[SOURCE MATERIAL]

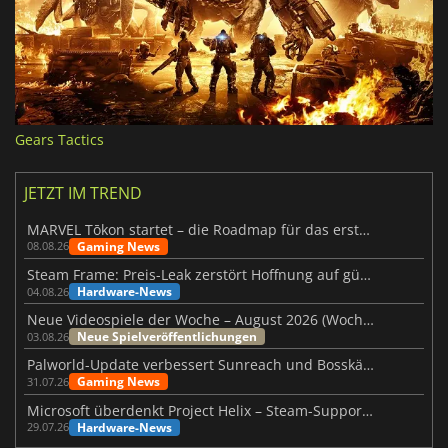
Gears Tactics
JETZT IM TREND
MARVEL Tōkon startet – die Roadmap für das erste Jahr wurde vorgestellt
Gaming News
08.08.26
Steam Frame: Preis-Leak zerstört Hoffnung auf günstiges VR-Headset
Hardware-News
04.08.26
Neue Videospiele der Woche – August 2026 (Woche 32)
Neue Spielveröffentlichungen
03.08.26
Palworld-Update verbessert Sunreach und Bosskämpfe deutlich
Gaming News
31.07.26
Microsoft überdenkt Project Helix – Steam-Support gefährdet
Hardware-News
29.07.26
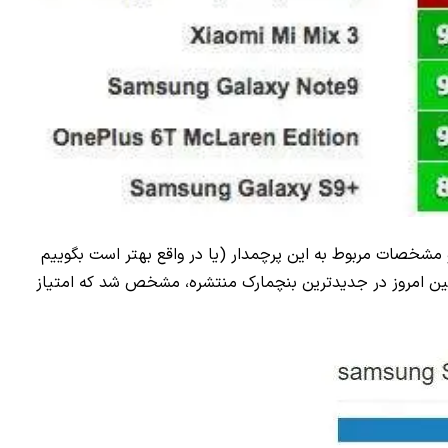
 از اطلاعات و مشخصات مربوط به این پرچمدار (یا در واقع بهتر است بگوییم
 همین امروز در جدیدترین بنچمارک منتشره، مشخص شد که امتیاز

[/SOURCE MATERIAL]
[SOURCE MATERIAL]

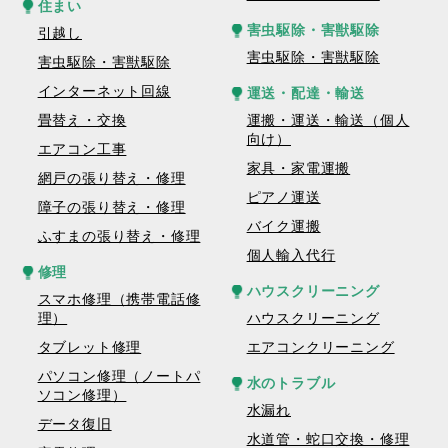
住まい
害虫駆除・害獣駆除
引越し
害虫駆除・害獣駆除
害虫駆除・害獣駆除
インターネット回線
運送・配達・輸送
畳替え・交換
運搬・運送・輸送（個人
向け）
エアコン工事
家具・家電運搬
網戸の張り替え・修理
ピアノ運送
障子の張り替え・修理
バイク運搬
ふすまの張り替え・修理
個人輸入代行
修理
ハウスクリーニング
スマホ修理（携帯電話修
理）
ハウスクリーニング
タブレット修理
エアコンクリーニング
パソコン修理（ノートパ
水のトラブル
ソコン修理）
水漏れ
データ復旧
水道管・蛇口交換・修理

[/SOURCE MATERIAL]

#### DIRECTIVE
Render the lines starting at the one containing "از اطلاعات و" and ending at the one containing "همین امروز در" as a Markdown table with the columns No. and Text.

#### ANSWER SPACE
| No. | Text |
|---|---|
| 1 |  از اطلاعات و مشخصات مربوط به این پرچمدار (یا در واقع بهتر است بگوییم |
| 2 |  همین امروز در جدیدترین بنچمارک منتشره، مشخص شد که امتیاز |